» What you should do:
Search the entries below for the word "Iroko", then copy each line in which it is found.

» Data for analysis:
----------

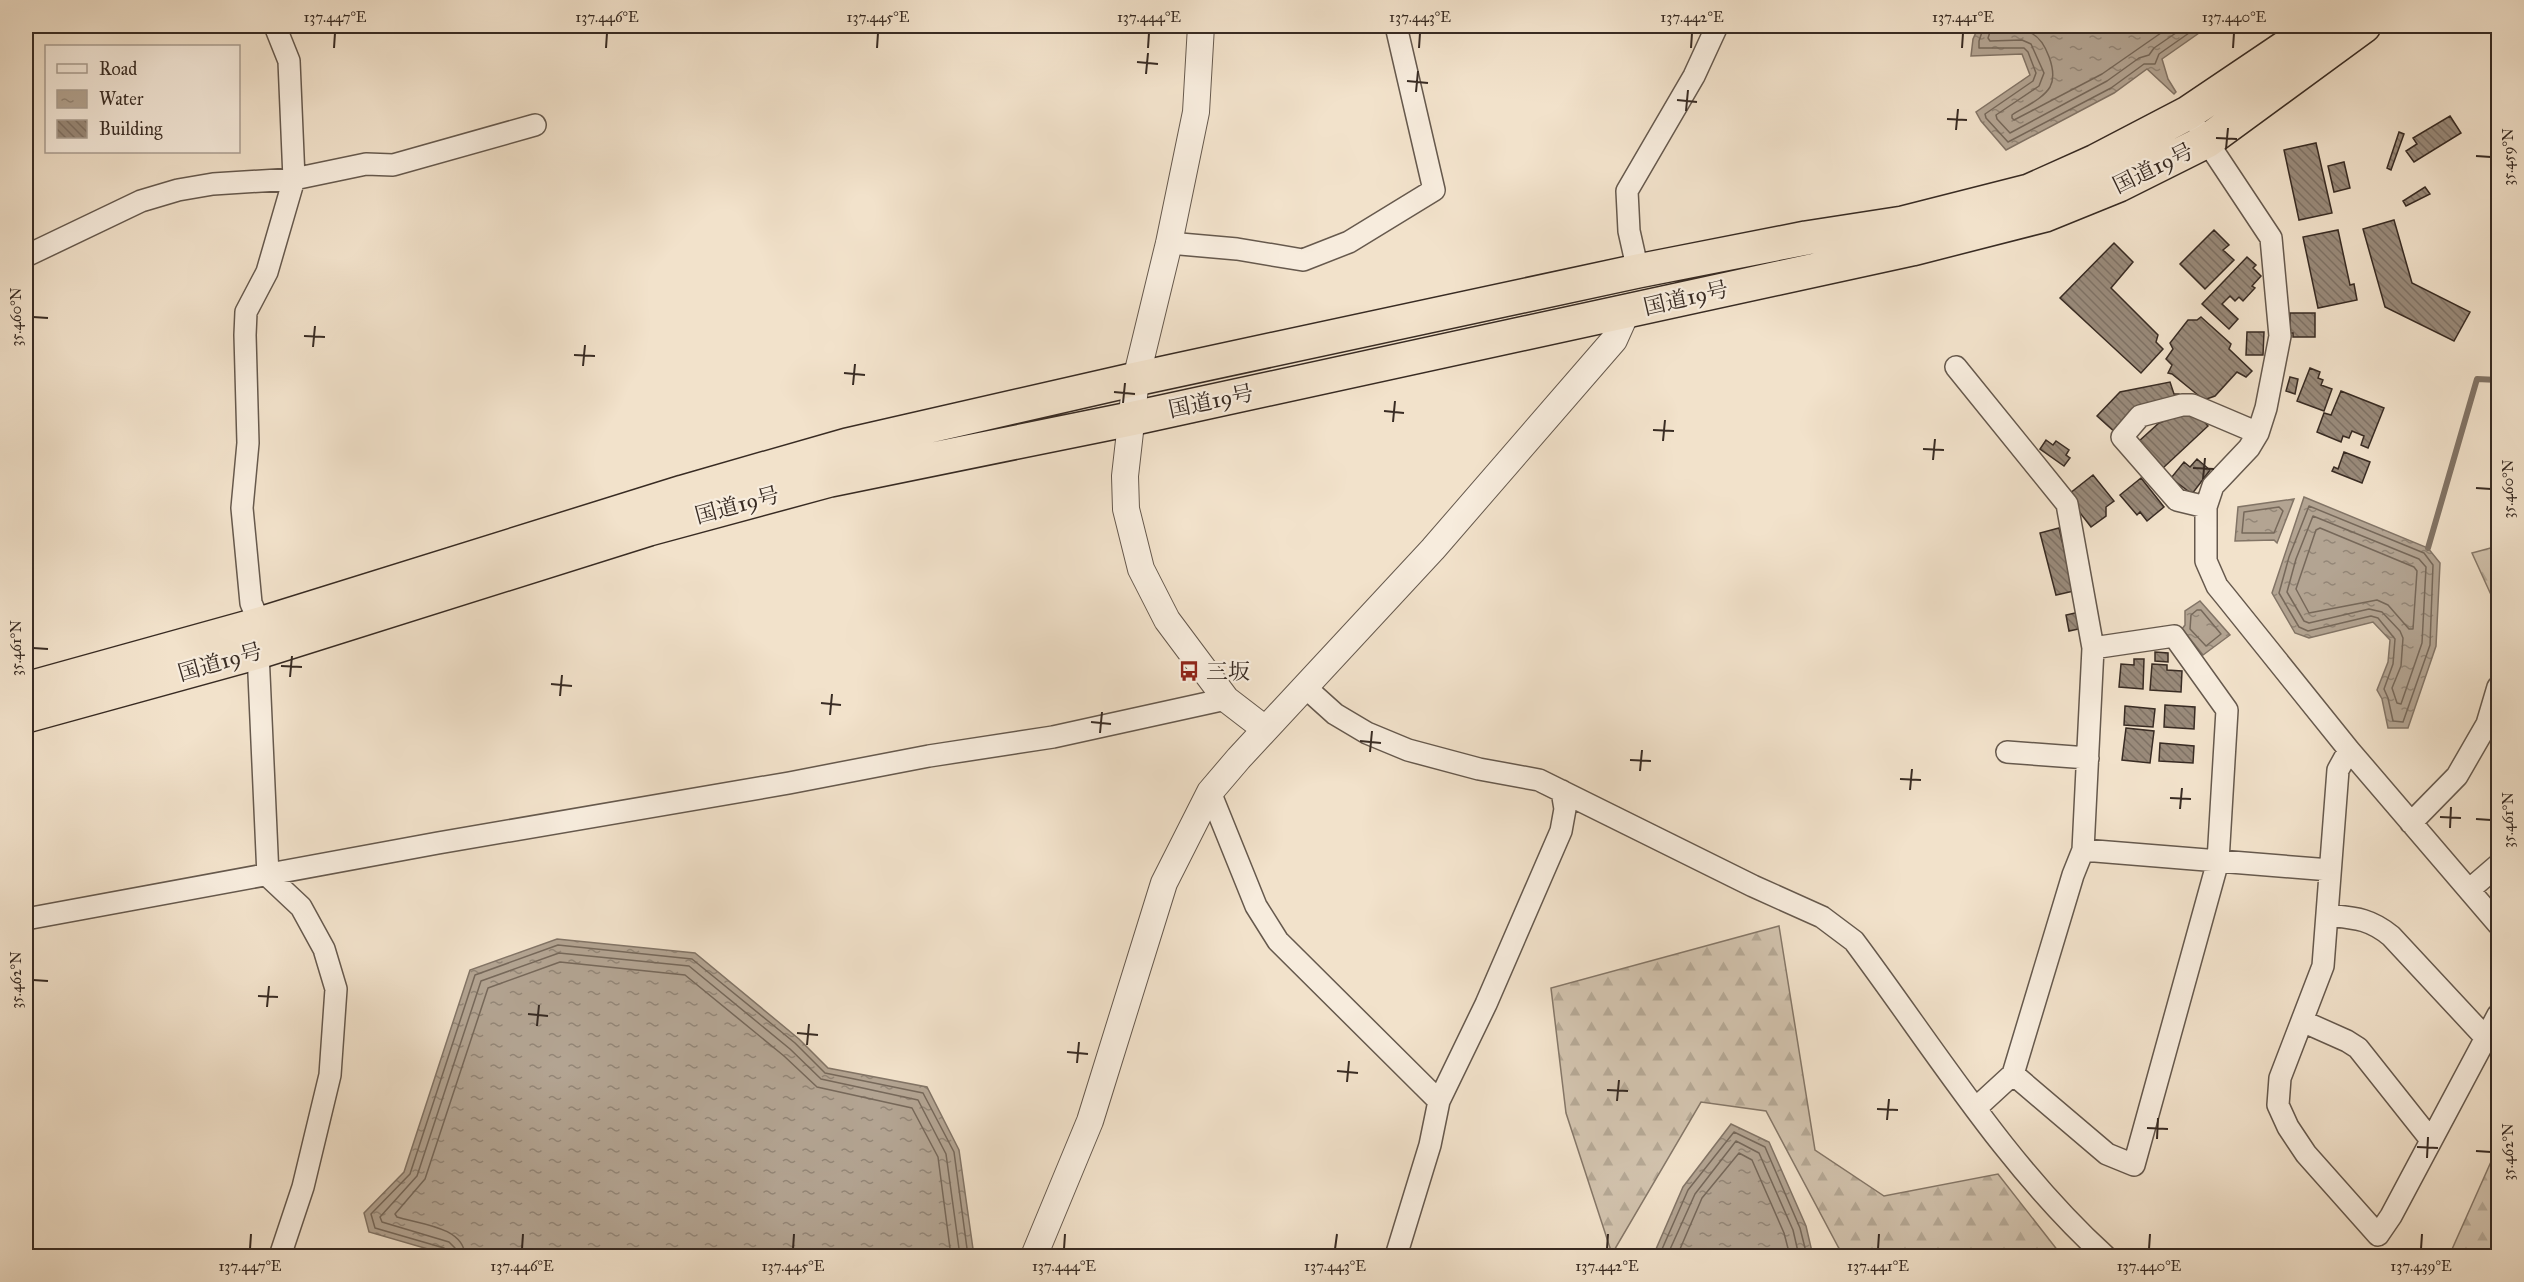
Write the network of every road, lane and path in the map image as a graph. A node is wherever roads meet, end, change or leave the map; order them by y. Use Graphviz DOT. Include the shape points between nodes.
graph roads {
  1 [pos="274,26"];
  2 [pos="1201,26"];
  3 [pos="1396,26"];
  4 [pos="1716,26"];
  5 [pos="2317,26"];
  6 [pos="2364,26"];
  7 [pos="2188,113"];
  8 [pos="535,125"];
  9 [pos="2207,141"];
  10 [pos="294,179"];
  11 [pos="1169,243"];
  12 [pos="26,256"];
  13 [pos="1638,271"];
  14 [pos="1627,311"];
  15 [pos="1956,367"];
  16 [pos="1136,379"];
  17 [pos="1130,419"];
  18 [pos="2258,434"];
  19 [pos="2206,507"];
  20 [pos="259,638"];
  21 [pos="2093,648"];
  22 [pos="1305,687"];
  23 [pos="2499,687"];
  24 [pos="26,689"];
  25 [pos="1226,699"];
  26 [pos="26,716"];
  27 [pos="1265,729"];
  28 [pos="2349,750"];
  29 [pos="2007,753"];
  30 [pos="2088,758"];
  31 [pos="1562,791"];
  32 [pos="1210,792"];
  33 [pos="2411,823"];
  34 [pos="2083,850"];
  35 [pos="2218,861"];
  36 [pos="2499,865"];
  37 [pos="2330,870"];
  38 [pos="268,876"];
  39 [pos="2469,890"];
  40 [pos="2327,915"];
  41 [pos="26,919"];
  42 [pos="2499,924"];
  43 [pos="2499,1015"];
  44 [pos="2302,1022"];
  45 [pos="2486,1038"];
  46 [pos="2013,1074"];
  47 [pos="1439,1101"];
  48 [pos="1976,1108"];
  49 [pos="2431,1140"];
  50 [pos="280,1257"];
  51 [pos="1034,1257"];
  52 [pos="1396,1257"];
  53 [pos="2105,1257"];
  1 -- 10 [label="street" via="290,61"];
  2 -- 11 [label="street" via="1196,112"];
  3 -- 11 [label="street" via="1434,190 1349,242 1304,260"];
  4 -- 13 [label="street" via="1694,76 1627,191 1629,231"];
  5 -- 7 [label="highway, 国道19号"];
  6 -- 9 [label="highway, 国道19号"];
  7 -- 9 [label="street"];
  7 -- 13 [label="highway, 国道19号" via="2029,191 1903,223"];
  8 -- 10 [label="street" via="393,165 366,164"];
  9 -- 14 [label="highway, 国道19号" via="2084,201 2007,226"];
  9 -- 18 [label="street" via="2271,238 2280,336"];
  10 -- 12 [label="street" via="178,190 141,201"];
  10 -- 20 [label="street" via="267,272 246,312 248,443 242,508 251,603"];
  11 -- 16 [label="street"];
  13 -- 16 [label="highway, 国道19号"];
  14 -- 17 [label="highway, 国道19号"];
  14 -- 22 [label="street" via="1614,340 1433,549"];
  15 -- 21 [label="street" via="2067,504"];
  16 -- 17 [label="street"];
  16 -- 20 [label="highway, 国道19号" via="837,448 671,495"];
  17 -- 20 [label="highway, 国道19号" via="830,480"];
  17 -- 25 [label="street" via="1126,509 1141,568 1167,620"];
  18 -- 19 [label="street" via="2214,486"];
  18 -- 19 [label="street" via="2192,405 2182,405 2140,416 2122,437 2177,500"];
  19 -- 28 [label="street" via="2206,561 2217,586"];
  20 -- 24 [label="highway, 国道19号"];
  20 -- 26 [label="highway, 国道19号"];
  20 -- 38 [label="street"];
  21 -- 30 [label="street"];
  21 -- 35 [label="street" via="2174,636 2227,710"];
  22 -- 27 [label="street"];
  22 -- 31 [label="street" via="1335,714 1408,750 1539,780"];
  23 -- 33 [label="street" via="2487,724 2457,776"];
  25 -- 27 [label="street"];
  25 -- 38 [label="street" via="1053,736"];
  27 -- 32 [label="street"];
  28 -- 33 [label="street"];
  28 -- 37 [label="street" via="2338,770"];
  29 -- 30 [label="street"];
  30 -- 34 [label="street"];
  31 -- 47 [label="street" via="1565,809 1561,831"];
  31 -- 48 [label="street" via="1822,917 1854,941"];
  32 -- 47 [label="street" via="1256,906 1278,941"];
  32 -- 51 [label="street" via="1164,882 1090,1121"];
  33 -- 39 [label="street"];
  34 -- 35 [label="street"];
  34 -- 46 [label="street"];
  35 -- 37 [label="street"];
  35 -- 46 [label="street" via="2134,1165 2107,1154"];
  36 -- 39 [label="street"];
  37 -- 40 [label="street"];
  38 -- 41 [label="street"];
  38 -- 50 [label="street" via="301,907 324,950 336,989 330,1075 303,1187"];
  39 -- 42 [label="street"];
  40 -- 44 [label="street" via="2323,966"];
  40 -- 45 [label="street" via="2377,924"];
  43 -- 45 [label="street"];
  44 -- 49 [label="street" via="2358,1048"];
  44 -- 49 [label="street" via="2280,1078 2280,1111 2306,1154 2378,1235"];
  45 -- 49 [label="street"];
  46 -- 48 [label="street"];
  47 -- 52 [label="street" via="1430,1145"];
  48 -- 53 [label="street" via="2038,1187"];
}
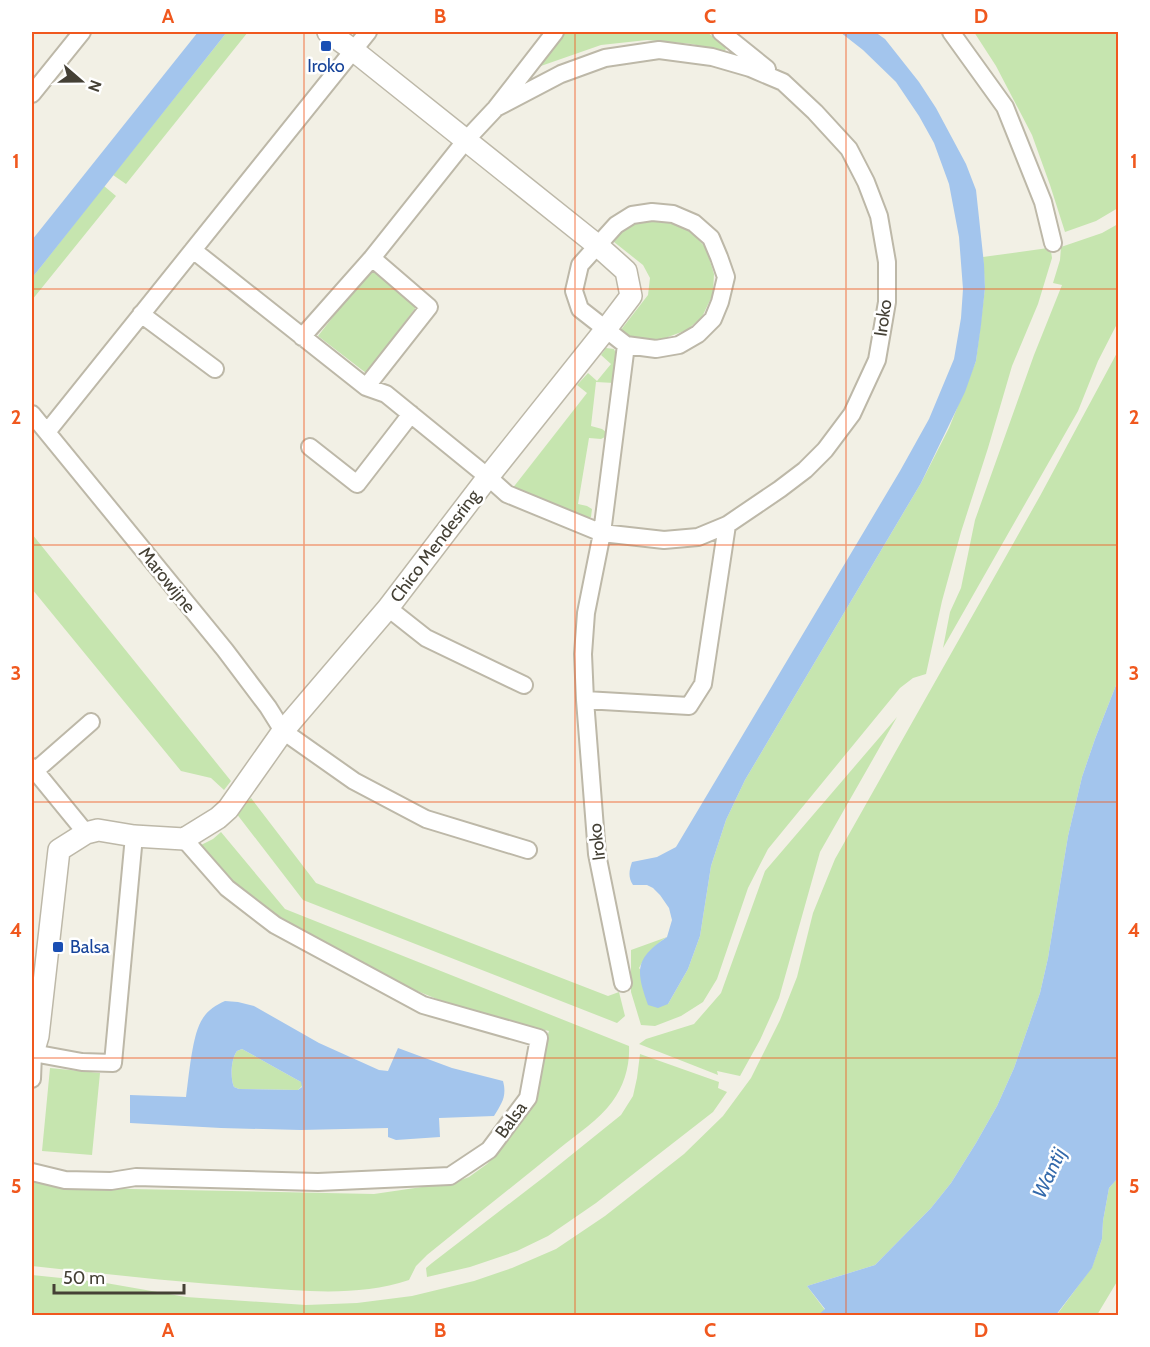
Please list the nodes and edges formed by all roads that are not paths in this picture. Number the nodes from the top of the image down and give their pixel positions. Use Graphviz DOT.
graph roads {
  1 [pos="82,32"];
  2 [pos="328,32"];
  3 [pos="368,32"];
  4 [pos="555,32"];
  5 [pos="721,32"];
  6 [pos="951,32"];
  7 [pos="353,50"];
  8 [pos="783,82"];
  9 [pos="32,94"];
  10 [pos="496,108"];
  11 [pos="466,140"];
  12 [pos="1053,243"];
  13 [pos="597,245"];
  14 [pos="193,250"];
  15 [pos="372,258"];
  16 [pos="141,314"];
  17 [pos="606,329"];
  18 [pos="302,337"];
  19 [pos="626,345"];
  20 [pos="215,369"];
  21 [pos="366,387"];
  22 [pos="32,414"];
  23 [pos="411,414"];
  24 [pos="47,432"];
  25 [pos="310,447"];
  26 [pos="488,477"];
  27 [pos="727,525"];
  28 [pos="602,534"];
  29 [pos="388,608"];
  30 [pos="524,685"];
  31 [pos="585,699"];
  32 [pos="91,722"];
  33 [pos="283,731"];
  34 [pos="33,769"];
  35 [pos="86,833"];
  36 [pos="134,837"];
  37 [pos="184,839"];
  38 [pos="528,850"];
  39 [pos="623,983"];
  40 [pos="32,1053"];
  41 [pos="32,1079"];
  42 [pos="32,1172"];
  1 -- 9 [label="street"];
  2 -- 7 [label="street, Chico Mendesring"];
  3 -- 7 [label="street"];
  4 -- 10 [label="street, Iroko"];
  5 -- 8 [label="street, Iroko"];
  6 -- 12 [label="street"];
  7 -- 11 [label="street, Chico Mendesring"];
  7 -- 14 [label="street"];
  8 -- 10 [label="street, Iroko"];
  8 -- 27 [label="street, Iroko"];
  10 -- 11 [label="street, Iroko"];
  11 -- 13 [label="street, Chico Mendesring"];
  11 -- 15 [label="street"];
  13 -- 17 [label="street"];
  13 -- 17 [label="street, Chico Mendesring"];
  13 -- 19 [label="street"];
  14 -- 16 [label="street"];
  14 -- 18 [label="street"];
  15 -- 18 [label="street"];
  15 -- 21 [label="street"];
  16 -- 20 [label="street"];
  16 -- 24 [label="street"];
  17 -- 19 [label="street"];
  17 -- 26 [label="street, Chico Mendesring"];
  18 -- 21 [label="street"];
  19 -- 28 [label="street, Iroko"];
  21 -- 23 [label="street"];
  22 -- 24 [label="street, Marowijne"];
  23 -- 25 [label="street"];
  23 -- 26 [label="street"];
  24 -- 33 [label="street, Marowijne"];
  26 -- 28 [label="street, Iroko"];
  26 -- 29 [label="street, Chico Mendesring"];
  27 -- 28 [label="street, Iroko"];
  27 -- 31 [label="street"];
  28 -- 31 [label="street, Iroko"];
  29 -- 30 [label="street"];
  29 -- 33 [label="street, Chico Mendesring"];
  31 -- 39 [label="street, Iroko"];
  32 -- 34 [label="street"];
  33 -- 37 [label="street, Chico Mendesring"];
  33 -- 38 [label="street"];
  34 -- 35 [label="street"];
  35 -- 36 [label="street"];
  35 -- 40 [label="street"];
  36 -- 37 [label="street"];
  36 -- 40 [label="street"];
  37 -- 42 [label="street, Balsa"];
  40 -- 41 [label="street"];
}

----------

» Exercise solution:
  4 -- 10 [label="street, Iroko"];
  5 -- 8 [label="street, Iroko"];
  8 -- 10 [label="street, Iroko"];
  8 -- 27 [label="street, Iroko"];
  10 -- 11 [label="street, Iroko"];
  19 -- 28 [label="street, Iroko"];
  26 -- 28 [label="street, Iroko"];
  27 -- 28 [label="street, Iroko"];
  28 -- 31 [label="street, Iroko"];
  31 -- 39 [label="street, Iroko"];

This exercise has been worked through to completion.